In the entries below, the word "提升能力" appears on some lines. Copy each of those lines.

[Excerpts from a dataset]

╔══

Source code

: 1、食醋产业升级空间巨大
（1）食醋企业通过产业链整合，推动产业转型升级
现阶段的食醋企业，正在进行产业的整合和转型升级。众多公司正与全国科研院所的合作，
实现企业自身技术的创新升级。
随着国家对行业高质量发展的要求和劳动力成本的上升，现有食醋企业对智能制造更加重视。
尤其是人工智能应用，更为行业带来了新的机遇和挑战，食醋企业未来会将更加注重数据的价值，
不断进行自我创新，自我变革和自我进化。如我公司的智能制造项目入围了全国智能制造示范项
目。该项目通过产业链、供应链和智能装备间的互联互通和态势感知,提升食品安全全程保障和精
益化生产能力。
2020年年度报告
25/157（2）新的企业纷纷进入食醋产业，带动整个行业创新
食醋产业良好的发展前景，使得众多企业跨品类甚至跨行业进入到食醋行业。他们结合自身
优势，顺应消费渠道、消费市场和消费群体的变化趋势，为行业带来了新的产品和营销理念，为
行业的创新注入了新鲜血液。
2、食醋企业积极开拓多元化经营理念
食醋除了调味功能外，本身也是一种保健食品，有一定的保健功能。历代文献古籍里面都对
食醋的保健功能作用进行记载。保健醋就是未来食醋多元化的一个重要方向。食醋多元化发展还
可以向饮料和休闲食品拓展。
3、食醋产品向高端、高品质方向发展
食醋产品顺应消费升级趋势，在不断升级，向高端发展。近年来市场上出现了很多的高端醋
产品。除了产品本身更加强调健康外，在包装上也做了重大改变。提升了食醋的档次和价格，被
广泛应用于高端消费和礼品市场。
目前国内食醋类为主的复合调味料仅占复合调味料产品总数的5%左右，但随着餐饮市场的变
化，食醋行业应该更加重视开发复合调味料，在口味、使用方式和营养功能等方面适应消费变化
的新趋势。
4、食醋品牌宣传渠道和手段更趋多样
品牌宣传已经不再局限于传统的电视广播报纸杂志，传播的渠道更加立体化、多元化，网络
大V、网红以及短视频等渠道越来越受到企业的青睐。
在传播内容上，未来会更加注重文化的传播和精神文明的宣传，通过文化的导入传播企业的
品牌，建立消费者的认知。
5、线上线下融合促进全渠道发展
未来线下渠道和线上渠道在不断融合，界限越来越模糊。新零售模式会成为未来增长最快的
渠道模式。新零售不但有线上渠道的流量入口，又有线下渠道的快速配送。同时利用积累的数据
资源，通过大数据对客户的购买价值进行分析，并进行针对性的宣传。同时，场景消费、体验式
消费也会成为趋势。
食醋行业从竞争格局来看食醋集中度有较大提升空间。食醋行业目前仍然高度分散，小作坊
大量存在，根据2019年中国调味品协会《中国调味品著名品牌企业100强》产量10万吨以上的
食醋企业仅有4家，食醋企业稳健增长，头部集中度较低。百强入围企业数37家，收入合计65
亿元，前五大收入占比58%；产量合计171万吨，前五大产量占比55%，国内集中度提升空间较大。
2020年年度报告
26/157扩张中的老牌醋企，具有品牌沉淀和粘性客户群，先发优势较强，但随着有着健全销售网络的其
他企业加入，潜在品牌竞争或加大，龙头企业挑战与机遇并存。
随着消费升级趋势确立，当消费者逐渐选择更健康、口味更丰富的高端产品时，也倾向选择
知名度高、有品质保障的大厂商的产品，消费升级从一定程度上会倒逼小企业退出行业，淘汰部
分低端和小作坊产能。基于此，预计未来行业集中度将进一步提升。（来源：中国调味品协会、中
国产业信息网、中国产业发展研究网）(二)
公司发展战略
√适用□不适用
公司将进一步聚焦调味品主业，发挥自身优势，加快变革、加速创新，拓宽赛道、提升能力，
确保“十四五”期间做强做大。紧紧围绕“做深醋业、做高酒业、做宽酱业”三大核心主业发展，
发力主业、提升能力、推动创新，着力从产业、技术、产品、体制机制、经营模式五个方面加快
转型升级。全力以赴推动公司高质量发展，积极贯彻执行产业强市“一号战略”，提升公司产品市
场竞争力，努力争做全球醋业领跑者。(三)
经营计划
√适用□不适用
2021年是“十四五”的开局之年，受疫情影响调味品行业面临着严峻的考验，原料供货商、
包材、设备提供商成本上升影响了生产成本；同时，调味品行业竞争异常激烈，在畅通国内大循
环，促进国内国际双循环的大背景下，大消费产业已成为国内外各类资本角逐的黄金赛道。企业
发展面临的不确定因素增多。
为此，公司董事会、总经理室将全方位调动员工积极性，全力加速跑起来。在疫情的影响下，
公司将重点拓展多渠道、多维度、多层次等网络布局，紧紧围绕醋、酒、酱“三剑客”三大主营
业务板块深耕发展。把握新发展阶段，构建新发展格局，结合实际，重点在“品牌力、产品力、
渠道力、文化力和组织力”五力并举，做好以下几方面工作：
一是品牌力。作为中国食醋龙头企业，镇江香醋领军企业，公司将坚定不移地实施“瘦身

╚══

=== Answer box ===
公司将进一步聚焦调味品主业，发挥自身优势，加快变革、加速创新，拓宽赛道、提升能力，
发力主业、提升能力、推动创新，着力从产业、技术、产品、体制机制、经营模式五个方面加快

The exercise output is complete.